Wirtschaftsinitiative Smart Living veröffentlicht energiepolitisches Positionspapier

Positionspapier WI Sl
Der Gebäudesektor spielt eine maßgebliche Rolle beim Erreichen der deutschen Klimaschutzziele – doch aktuell bremsen laut WI SL einige rechtliche, formelle und infrastrukturelle Hemmnisse die CO2-Minderungspotenziale von Gebäudeautomations- und Energiemanagement-Systemen noch aus. Foto: WI SL

Die Wirtschaftsinitiative Smart Living (WI SL) hat ein energiepolitisches Positionspapier zu Gebäudeautomation und Energiemanagement als wirtschaftliche Maßnahme zur CO2-Minderung in Wohngebäuden veröffentlicht.
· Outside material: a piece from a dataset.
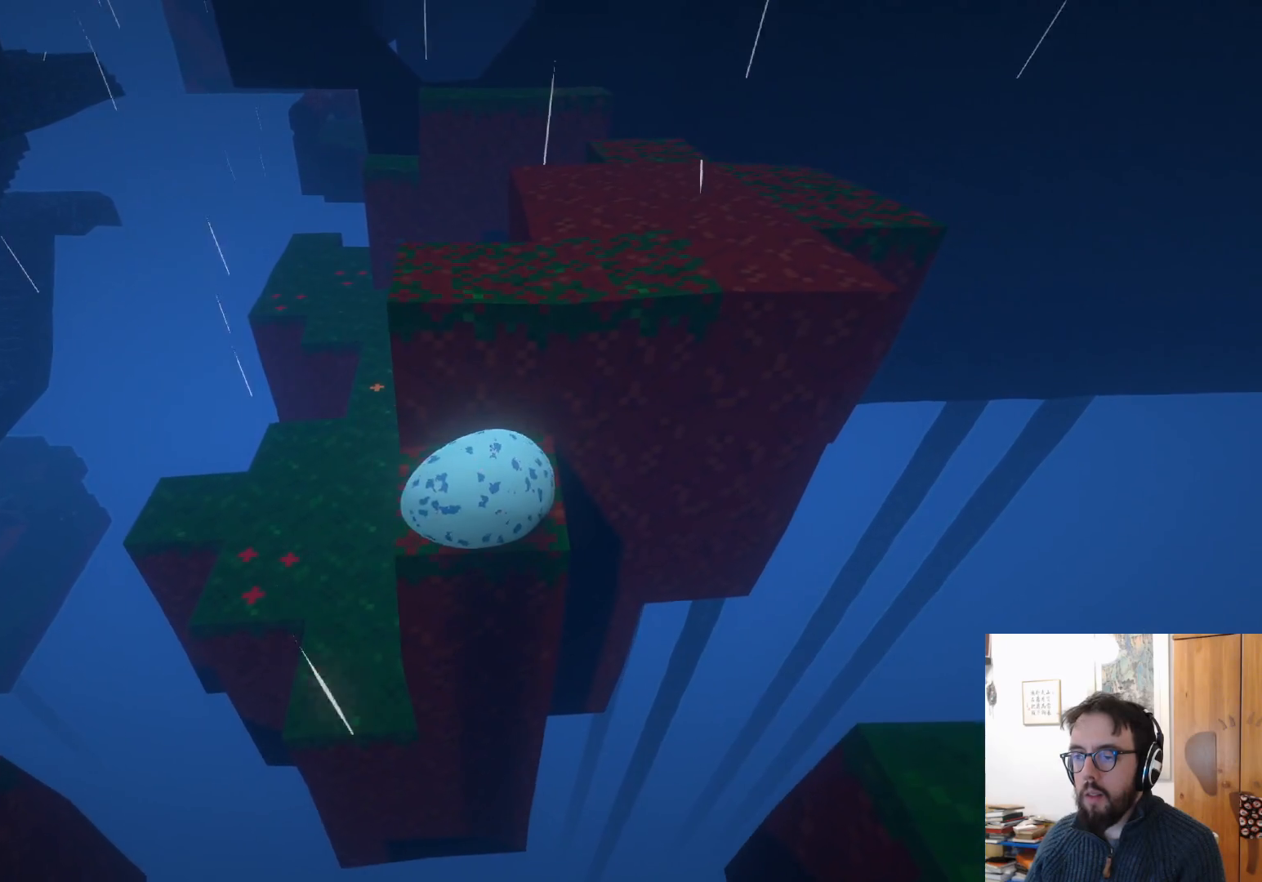
{"buttons": ["A"], "left_stick": "up", "right_stick": "center", "events": [[250, "A", "down"]]}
Hintergrund: Der Gebäudesektor spielt eine maßgebliche Rolle beim Erreichen der deutschen Klimaschutzziele – doch aktuell bremsen laut WI SL einige rechtliche, formelle und infrastrukturelle Hemmnisse die CO2-Minderungspotenziale von Gebäudeautomations- und Energiemanagement-Systemen noch aus. Das stelle die Wirtschaftsinitiative Smart Living in ihrem aktuellen energiepolitischen Positionspapier fest, in dem sie auch Forderungen zur Verbesserung der Rahmenbedingungen aufstellt.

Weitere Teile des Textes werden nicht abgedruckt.